Here's the second installment of my holiday gift list. This one is a far less specific about products than my earlier listing. I had planned to make specific suggestions but as I point out these would reflect my tastes and that doesn't really help anyone. It's less about suggesting specific material than perhaps offering a little guidance as to directions that someone buying DVDs as gifts might find helpful. (In other words I'm weaseling out a bit on my title.)
Since the format debuted DVDs have been a natural gift choice, just as prerecorded tapes were before them. I'm not going to try to suggest movies.
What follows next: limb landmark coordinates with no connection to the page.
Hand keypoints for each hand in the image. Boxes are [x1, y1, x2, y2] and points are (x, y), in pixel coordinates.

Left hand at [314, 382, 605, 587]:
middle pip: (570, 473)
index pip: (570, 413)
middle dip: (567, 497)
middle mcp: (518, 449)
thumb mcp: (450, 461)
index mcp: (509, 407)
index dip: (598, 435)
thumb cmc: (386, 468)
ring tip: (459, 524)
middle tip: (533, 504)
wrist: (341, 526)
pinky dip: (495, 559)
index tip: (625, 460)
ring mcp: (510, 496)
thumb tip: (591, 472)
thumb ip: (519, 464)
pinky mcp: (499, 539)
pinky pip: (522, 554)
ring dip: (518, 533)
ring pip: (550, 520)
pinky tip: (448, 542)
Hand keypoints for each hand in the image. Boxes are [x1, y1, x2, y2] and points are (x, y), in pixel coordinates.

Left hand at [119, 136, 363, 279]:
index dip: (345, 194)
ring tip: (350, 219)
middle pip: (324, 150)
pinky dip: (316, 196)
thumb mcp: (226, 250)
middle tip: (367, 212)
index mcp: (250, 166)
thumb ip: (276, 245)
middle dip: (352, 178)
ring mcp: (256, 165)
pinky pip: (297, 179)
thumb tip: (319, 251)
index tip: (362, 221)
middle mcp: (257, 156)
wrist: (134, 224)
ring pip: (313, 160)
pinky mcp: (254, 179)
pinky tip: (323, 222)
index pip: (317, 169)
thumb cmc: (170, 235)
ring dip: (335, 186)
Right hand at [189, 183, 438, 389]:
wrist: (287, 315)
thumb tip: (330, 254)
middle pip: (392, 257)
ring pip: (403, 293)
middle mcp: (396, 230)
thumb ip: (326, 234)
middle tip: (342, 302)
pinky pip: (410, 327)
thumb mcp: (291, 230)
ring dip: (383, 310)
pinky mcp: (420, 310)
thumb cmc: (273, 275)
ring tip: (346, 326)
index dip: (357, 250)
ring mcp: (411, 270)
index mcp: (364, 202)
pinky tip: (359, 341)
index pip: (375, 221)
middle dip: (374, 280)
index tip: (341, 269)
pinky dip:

For one thing there are so many choices out there and individual taste is the most important aspect of this. I can recommend The Harold Lloyd Comedy Collection (and it is something I want in case someone who is buying for me is reading this) but most people would look at the words "Silent Movies" and run in terror (probably including anyone who is buying for me), so I'll mostly restrict myself to an overview of TV related material.
Season Boxed Sets
Boxed sets of seasons of TV series are a perfect gift, and practically suggests itself. If someone has the first three seasons of 24 for example, what could be a more natural Christmas gift than 24: Season Four. You can also make choices based on what a person watches on TV or in reruns what they'd like or the sort of show they might enjoy. A Smallville fan might appreciate The Adventures of Superman: The Complete First Season and Lois and Clark: The Complete First Season. It's tricky though. A Star Trek might not be interested in Babylon 5 and vice versa. I could list a number of titles - indeed that was my intention when I started to write this - but those would reflect my tastes and even when they are outstanding productions, both in terms of the programs themselves and what is on the DVD, they aren't ideal for everyone.
Anyone buying DVDs for children needs to be aware of a few things. Age is very much a consideration. Brian, my almost three year old nephew loves Thomas The Tank Engine and The Wiggles but will he like them when he's six? I can practically guarantee you that he won't like them when he's nine. Another thing to be aware of is that if you're a parent you had better like the DVDs because you are going to be seeing and hearing them a lot. Particularly with the youngest children they want to see the same video - and sometimes the same episode - over and over again in a period of minutes not hours or days. Would your sanity survive that sort of repetition of Barney the Dinosaur, Blue's Clues, or The Wiggles? Incidentally one interesting idea that I've heard of is playing old silent comedy shorts like Laurel and Hardy, Charlie Chaplin or Buster Keaton for younger children (I haven't had a chance to try this with Brian yet). Apparently they appreciate the slapstick comedy and the music and don't mind that it isn't in colour and that the people don't speak. There are some very affordable sets of this material out there, although of course it's a case of caveat emptor and you get what you pay for.
Special Interest DVDs
There are a lot of DVDs that fit into this grouping, touching on just about any interest, and not all of them were TV shows but it is an area that people might want to consider when giving DVDs for Christmas. Amazon.ca lists the following categories: Art & Artists, Cooking & Beverages, Crafts & Hobbies, Dance, Educational, Fitness & Yoga, Health, History, Home & Garden,Metaphysical & Supernatural, Nature & Wildlife, Outdoor Recreation, Parenting & Childcare, Religion & Spirituality, Self-Help, Sports, Transportation, and Travel. And I'm convinced that if you put a little more work into searching for DVDs - looking in hobby publications and the like - you can find even more material, often from small producers who aim for a very specialized market.